= Cal Dalton =

American animator and director (1908–1974)

Calvin Moore Dalton (December 2, 1908 – June 9, 1974) was an American animator and director best known for his work at Warner Bros. Cartoons.

==Work==
Dalton's first commercial animation work was in 1930 for Romer Grey and Boyd La Vero, serving as a lead animator on the latter's series. He later worked on an animated short version of The Wizard of Oz that was produced by Ted Eshbaugh's independent animation studio in 1933. Afterwards, Dalton left to work at Leon Schlesinger Productions, with his first project being 1934's Viva Buddy. All together, Dalton worked on 33 Warner Bros. cartoons as part of their animation department. In 1937, he animated on the Bob Clampett directed segment for When's Your Birthday?.

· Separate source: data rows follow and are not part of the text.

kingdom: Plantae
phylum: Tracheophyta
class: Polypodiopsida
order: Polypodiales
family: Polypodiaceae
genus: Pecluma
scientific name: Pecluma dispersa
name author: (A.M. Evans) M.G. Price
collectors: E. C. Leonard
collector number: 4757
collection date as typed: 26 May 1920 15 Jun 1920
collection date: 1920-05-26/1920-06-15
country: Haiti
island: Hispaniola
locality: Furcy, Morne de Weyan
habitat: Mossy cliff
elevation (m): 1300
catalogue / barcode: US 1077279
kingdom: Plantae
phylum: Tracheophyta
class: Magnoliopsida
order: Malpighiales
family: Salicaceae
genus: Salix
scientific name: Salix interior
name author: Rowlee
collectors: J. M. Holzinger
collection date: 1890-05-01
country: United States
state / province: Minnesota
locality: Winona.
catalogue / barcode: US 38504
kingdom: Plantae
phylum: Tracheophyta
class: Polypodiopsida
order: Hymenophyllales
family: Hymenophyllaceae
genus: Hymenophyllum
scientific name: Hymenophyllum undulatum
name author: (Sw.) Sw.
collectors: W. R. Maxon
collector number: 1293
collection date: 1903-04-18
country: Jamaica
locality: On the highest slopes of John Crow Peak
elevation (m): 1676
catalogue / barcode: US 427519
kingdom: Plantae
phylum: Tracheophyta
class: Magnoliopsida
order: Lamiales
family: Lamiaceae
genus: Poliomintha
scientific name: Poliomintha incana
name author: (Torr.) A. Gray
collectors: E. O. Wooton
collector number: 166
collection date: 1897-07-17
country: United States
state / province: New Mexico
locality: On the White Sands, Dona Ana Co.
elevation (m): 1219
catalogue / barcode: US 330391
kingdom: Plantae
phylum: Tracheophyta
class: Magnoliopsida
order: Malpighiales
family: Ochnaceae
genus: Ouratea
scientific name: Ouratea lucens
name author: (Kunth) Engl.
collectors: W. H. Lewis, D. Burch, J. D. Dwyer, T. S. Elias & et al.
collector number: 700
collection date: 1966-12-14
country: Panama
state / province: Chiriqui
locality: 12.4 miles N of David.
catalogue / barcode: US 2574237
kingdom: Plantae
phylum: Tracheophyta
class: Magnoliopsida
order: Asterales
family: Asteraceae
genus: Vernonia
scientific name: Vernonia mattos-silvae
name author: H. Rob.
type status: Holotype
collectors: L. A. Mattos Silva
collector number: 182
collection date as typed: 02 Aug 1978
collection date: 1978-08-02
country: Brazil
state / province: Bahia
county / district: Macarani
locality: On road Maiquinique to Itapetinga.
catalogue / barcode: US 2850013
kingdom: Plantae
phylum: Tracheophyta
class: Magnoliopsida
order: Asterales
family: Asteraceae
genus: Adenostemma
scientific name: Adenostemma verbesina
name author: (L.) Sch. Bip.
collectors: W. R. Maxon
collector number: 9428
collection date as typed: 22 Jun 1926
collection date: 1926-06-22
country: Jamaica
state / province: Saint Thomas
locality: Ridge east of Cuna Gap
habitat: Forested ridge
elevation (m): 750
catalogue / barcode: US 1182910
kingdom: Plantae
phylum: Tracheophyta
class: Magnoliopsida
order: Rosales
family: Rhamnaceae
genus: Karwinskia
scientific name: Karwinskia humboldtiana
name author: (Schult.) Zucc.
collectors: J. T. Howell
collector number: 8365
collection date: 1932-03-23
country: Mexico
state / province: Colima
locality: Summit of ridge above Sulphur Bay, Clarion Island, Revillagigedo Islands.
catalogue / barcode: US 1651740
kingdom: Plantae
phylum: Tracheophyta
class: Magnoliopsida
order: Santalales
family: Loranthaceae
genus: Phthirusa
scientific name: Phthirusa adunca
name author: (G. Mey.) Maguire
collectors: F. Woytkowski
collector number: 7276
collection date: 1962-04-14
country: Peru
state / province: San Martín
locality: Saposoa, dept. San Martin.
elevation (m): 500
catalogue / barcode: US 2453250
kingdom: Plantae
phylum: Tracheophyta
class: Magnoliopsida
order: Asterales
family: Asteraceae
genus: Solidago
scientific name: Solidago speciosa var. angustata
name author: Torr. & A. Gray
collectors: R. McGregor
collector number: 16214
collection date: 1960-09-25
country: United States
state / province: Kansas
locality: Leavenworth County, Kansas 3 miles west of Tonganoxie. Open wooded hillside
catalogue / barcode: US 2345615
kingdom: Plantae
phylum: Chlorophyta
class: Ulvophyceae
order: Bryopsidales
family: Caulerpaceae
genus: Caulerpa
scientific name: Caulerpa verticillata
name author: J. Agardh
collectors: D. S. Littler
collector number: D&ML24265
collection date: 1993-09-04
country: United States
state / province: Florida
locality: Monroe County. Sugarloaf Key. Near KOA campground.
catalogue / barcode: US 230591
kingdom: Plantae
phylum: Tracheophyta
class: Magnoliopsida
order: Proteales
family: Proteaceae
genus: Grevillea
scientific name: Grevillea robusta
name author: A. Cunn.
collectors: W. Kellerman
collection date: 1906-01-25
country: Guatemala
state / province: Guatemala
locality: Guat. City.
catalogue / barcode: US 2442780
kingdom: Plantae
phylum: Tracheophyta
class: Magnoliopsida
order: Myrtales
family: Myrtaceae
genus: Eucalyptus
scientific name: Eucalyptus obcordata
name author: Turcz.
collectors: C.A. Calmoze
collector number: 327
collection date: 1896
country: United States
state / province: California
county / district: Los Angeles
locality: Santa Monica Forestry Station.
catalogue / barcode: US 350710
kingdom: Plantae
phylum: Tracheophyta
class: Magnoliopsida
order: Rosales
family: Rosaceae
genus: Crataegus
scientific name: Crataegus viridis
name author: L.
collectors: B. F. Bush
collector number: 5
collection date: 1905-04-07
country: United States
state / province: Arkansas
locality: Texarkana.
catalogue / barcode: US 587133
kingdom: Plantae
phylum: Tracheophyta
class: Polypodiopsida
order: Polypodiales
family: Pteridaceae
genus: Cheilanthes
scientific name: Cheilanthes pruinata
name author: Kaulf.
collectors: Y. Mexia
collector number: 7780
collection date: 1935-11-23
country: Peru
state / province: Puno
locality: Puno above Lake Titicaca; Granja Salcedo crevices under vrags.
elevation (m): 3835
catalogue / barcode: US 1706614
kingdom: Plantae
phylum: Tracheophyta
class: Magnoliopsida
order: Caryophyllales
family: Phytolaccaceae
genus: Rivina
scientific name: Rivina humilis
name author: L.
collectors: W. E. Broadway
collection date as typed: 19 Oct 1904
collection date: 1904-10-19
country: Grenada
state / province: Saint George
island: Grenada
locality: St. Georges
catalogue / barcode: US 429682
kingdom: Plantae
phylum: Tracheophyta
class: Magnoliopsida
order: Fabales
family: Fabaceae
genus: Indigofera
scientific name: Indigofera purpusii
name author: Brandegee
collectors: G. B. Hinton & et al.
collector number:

In 1938, following Friz Freleng's departure, Frank Tashlin was promoted to take over Freleng's unit, while Dalton was promoted to director to take over Tashlin's old unit; for unknown reasons, he was never allowed to be sole director, and shared his duties initially with Cal Howard, and then Ben Hardaway. Dalton later admitted feeling aggrieved about the fact that while he was meant to be nominally in charge of Freleng's former unit, he tended to be overshadowed by the presence of the more experienced Hardaway.

Dalton's major contribution to the legacy of Warner Bros. animation was having co-directed Hare-um Scare-um in 1939 with Hardaway. The short featured a gray and white rabbit that served as the prototype for Bugs Bunny. Dalton directed or co-directed a total of 17 Warner Bros. cartoons from 1938 through 1940. He spent the rest of his years at Warner Bros. doing strictly animation work before leaving the studio in 1947. Dalton's last project was Goofy Gophers (1947), which was the first cartoon to feature those characters. He also did some uncredited animation in the Daffy Duck cartoon called Mexican Joyride (1947).